I'm new to new to New Orleans style of cooking. I heard that gumbo spoils while still cooking. Is this true. I'm confused. Any answer would help.
I believe in this context, spoil is not referring to food safety issues such as dangerous pathogens, but rather that the dish does not fulfill its culinary promise.
For example, any soup or stew that is cooked on too high a heat will become burnt on the bottom. You won't get sick from eating it, but from a flavor aspect, it's spoiled.
Not being an expert in cooking gumbo, I can't cite all the specifics, but there surely is an optimum heat and time that it should be cooked. Stray too far from the base recipe and technique, and you may spoil the gumbo.

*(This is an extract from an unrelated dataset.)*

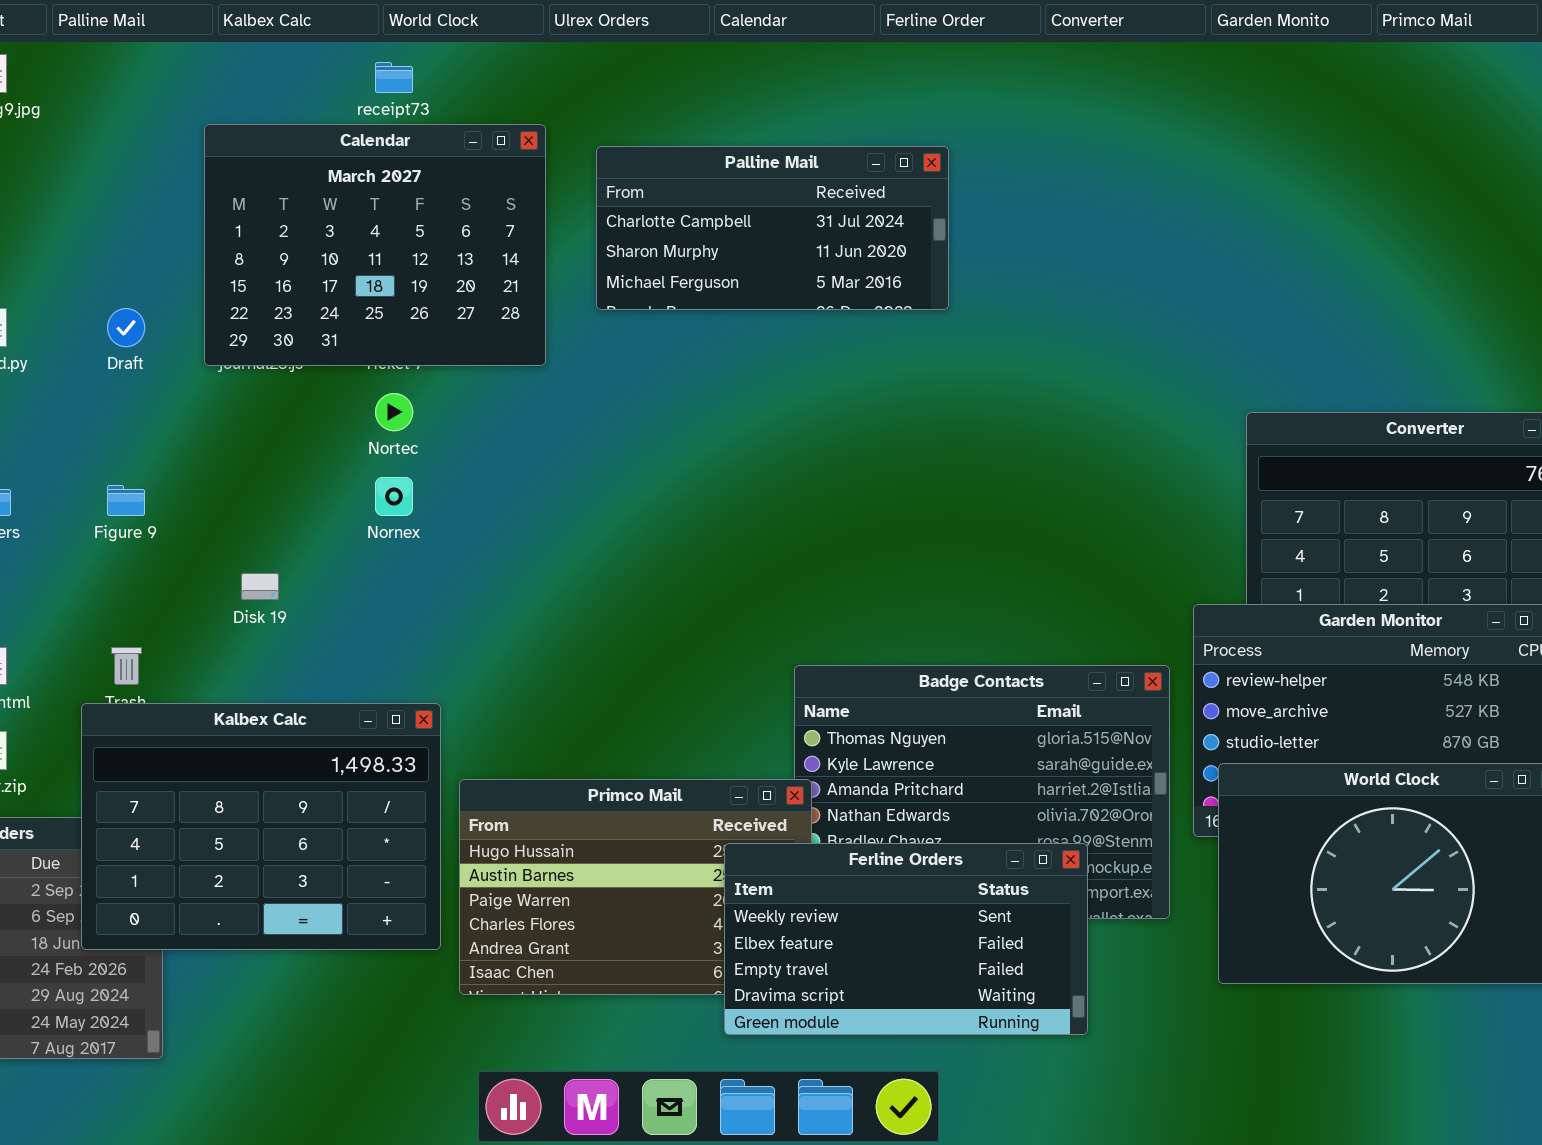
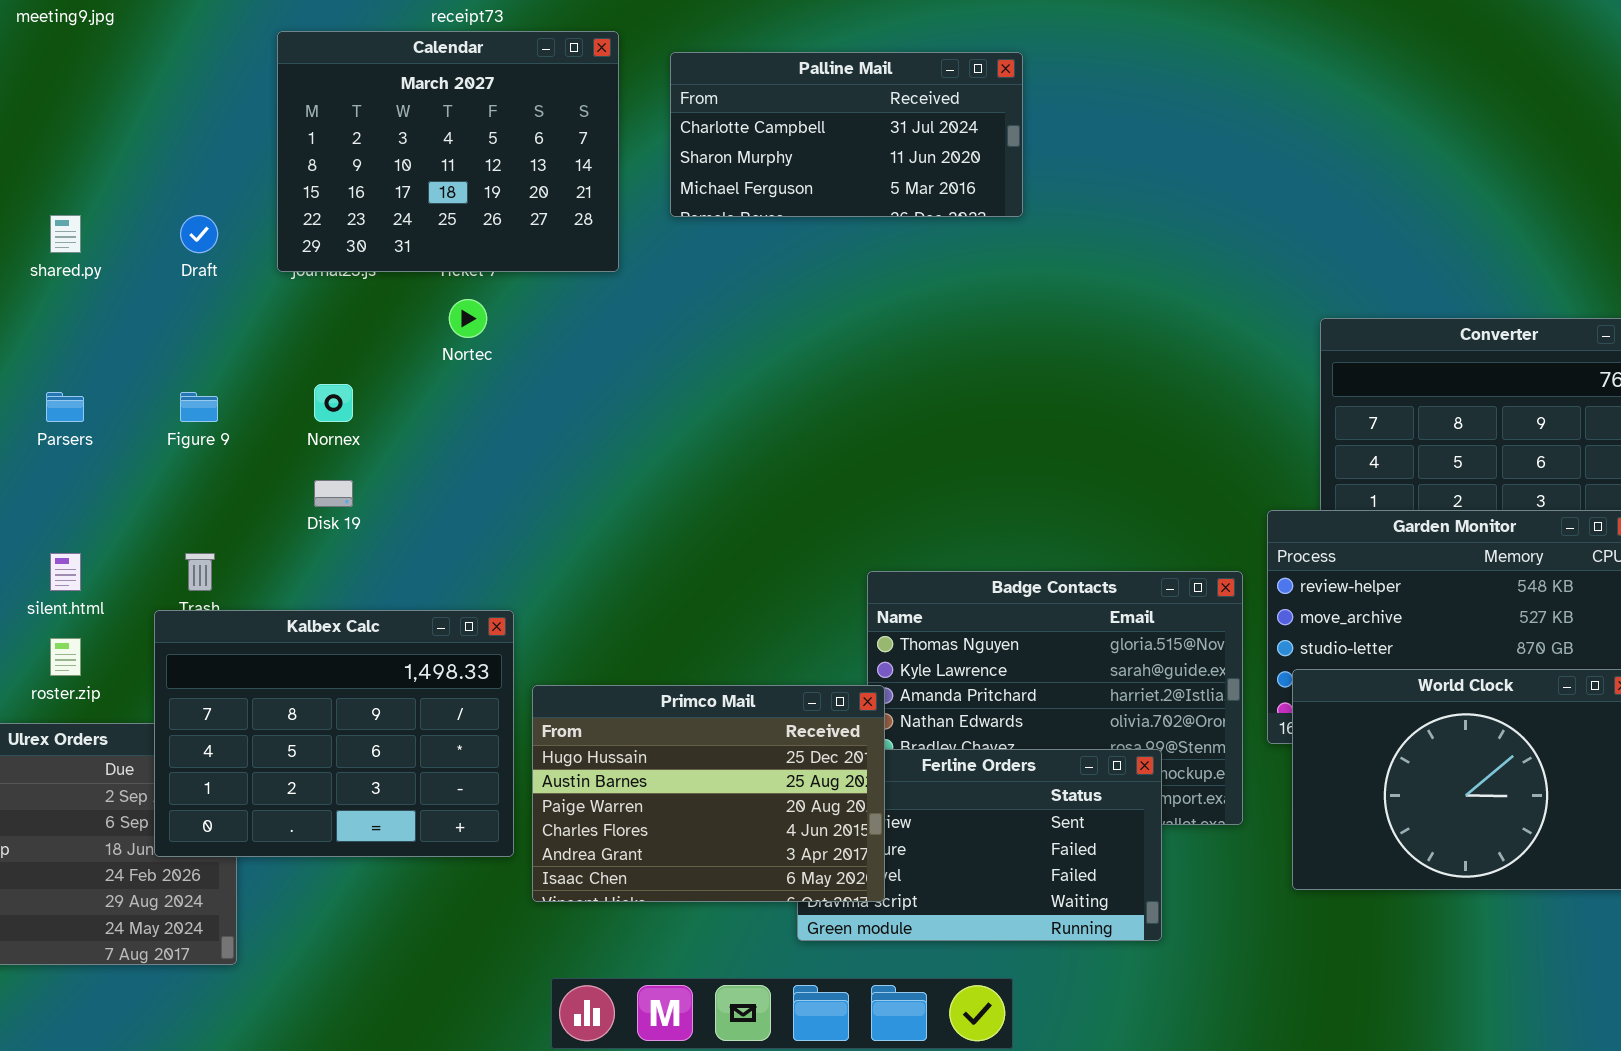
Nornex: [375,477,413,516] -> [314,384,353,422], moved
Primco Mail: [459,779,812,995] -> [532,685,885,902], raised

From your comments, it sounds like the recipe calls for cooking the gumbo to a point of "doneness", and then turning down the heat so that it stays below the boiling point. In other words, if the fully cooked gumbo continues cooking at a full boil, the recipe will be spoiled.
"Spoiled" is a common term used for judging whether food is fit to eat. It is supposed to apply to food which is full of potentially pathogenic bacterial colonies, but of course, it is impossible to see bacteria.
However, there is one quite sure sign of bacteria: slime. Bacterial colonies tend to produce slime on usually-dry food items. So, people have learned to associate slime with bacteria. If somebody is not very discriminating, he or she may decide that every slimy food must be spoiled.
Gumbo frequently contains okra, one of the rare foods which releases slime when cooked. This has nothing to do with bacteria, the compounds which create the slime are produced by the vegetable itself. But as a result, you can have slimy gumbo.
Now, if you have a person for whom "slimy" is equivalent to "spoiled", either because they think that "spoiled" is the same as "dangerous" and that "slimy" is always "dangerous", or because they know the difference, but dislike the texture and feel that any slimy food is unfit for eating, it is very probable that this person will call a slimy gumbo "spoiled". Is this correct or not? For some definitions of "spoiled", it is correct, for others, it isn't.
In any case, gumbo does not become infested with dangerous levels of pathogenic microorganisms while cooked.
To answer the question in the purest sense of the possibility of it happening, I can say that gumbo will indeed be legitimately spoiled when the pot is turned off if: a) you may have used stock that was already spoiled or b) one of your seafood ingredients may have already been spoiled. By spoiled I mean stock that had been prepared ahead of time but left out over night and refrigerated 16 hours after the time it was prepared or seafood that was stored in the fridge after it had spoiled. Both have happened to me at different times unfortunately. Very expensive lessons learned.